Tra queste polarità luce e buio, presenza e assenza e nel mutuo accordo l’assenza nella presenza – del lontano nel vicino è il cubo vuoto, il potere di fascinazione, non privo di rimandi come ad esempio In-cubo, per Carla Lonzi di Luciano Fabro. Due sono le immagini chiave di lettura che mi hanno fatto riflettere tra il nesso con l’assenza e con il limite: una è quella che pone il gesto alla base dell’opera come definizione e costruzione dello spazio di cui Lucio Fontana è maestro indiscusso; l’altra è quella intorno alla genesi del Cube, un disegno del 1932 di Alberto Giacometti in cui si nota tra sculture dai caratteri riconoscibili, una figura che assume l’aspetto di un poliedro irregolare, costituita da barre che formano una sorta di gabbia, al cui interno si trova una figura umana stilizzata. Come nelle parole di Didi-Huberman[1], «Ciò che Le Cube esibisce in modo evidente in quanto oggetto visibile, è certo una massa compatta e imponente; ma cominciamo a capire che racchiude o memorizza in sé un potere latente – latente ma visivo, visualmente messo in gioco – di elaborare l’assenza».

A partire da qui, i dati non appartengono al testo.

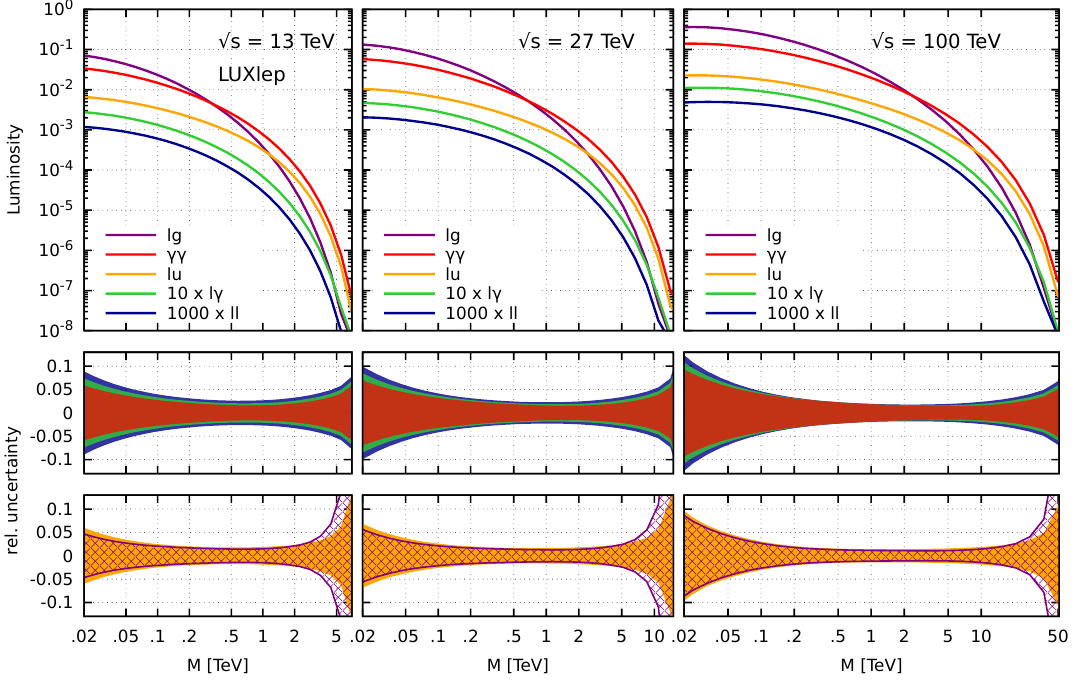
Figure 7. The lepton-gluon ( lg , purple), photon-photon ( (cid:13)(cid:13) , red), lepton-up ( lu , orange), lepton- photon ( l(cid:13) , green), and lepton-lepton ( ll , blue) luminosities at 13 TeV (left), 27 TeV (center) and 100 TeV (right) in pp collisions (as de(cid:12)ned in the text) in the case of the electron, computed using the LUXlep set. Di(cid:11)erences with respect to the muon or tau case cannot be appreciated on the scale of the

Così lo spazio travalica verso gli spazi immensi dell’arte dove confluiscono suggestioni, realtà e identità.

A partire dalla Sala Blu, lagunare come i ricordi fermati in Acqua passata (1955) o come le ore di ozio infantile Paradiso non perduto di orizzonti conoscitivi che accompagnarono la frenetica attività culturale di Margherita Sarfatti, figura cardine tra le più complesse del Novecento. 

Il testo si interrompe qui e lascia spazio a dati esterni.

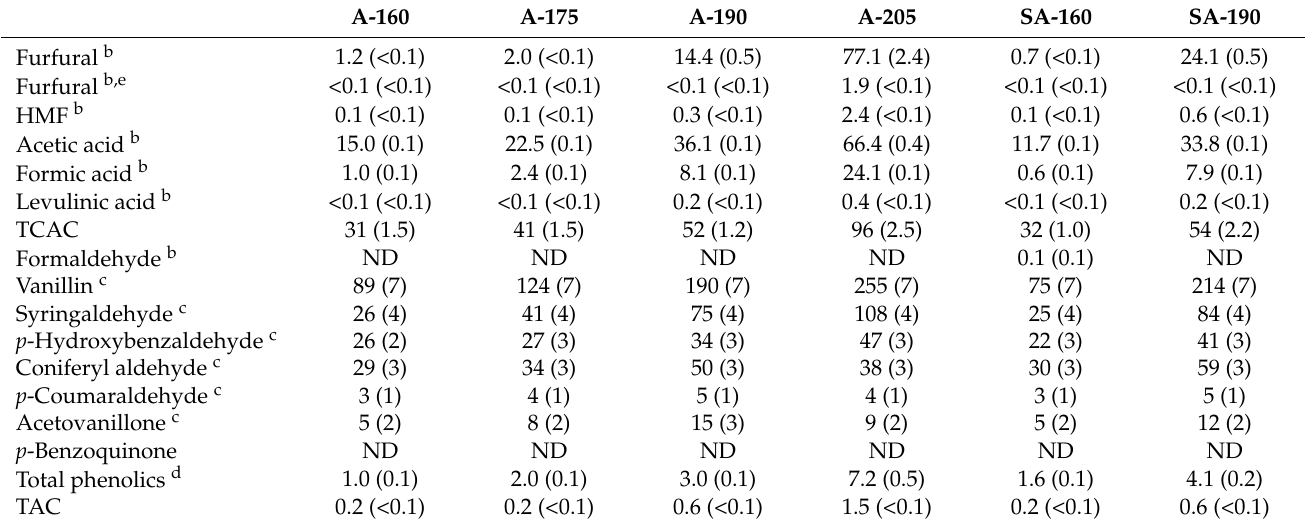
Table 4. Concentration of bioconversion inhibitors in the pretreatment liquids a .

Lo scheletro invisibile dell’alchimia, la formula chimica del blu, rimesta la scena, contaminando anche il respiro della sua luce fredda e meditativa, a ricordarci forse la parabola umana di Quando abbiamo smesso di capire il mondo [2]Anticipa e perpetua la struttura del dramma quello comune a tante donne troppo spesso condannate all’oblio, all’ombra di una società maschilista e ancora oggi da emancipare.


[1] Georges Didi-Huberman, Il cubo e il volto. A proposito di una scultura di Alberto Giacometti.

[2] Benjamín Labatut, Quando abbiamo smesso di capire il mondo, Adelphi Editore, 2020.